- TEXT
######

- Incumbent Rebecca Chartrand since May 13, 2025
- Government of Canada
- Style: The Honourable
- Member of: Cabinet; Privy Council;
- Appointer: Monarch (represented by the governor general); on the advice of the prime minister;
- Term length: At His Majesty's pleasure;

= Canadian Northern Economic Development Agency =

Policy initiative

The Canadian Northern Economic Development Agency (CanNor; l'Agence canadienne de développement économique du Nord) is a policy initiative announced by Prime Minister Stephen Harper of the Federal Conservative Party in August 2009. The purpose of the agency is to promote economic development and prosperity while protecting national sovereignty in Northern Canada. CanNor is situated in Iqaluit, Nunavut. By centralizing this economic program in the Northern region of Canada, the Federal Government believes that it will contribute to increased participation by local communities and government in federal policy. From this, CanNor is also responsible for the Northern Projects Management Office (NPMO), which serves as a review board for economic developments in Northern Canada. As of July 2, 2014, the current President of CanNor is Paula Isaak. The Government of Canada is responsible for CanNor, with Dan Vandal, Minister responsible for the Canadian Northern Economic Development Agency, overseeing the developments within the agency. In various programs, CanNor promotes the growth of the economy, education, infrastructure development, and culture in Yukon, Northwest Territories, and Nunavut. CanNor was created from the policy initiative "Northern Strategy," developed to exercise sovereignty, promote social and economic development, protecting the heritage surrounding Native peoples in the Arctic region, as well as asserting continual governance.

######

Stored data

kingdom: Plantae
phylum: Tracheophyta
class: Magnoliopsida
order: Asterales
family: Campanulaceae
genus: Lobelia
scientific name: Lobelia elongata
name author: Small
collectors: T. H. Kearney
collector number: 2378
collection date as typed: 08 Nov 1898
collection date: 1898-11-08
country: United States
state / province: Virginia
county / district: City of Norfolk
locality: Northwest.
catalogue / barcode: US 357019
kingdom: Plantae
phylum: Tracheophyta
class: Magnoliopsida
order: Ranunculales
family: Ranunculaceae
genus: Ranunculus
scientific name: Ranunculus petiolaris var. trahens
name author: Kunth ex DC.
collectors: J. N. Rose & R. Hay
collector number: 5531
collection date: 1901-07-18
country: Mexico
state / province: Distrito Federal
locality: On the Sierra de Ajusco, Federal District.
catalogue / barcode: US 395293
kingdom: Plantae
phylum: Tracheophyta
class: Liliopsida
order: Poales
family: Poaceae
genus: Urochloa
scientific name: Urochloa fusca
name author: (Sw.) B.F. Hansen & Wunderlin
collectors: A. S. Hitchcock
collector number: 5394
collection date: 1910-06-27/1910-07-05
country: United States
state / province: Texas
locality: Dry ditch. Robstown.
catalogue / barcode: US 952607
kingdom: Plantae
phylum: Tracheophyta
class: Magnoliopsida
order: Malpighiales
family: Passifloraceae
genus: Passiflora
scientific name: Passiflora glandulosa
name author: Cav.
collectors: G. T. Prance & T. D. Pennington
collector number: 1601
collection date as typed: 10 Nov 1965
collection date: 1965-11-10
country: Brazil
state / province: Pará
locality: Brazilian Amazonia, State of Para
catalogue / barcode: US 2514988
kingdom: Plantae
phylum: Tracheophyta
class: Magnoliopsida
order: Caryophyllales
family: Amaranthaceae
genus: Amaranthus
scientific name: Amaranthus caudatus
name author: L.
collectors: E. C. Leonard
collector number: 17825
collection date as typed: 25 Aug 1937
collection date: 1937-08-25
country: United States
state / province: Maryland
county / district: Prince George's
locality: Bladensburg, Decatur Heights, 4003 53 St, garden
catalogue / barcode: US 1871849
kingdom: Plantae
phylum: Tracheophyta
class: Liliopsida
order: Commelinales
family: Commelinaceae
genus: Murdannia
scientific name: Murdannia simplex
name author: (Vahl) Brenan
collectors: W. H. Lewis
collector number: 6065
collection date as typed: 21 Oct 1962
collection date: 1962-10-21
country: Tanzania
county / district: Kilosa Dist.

######

- PARTS OF THE EXERCISE
[1] In its various programs, which areas does the text on the Canadian Northern Economic Development Agency say CanNor promotes?
[2] According to the text on the Canadian Northern Economic Development Agency, where is CanNor situated?

- RESPONSES FOR EACH TASK
[1] The growth of the economy, education, infrastructure development, and culture.

[2] Iqaluit, Nunavut.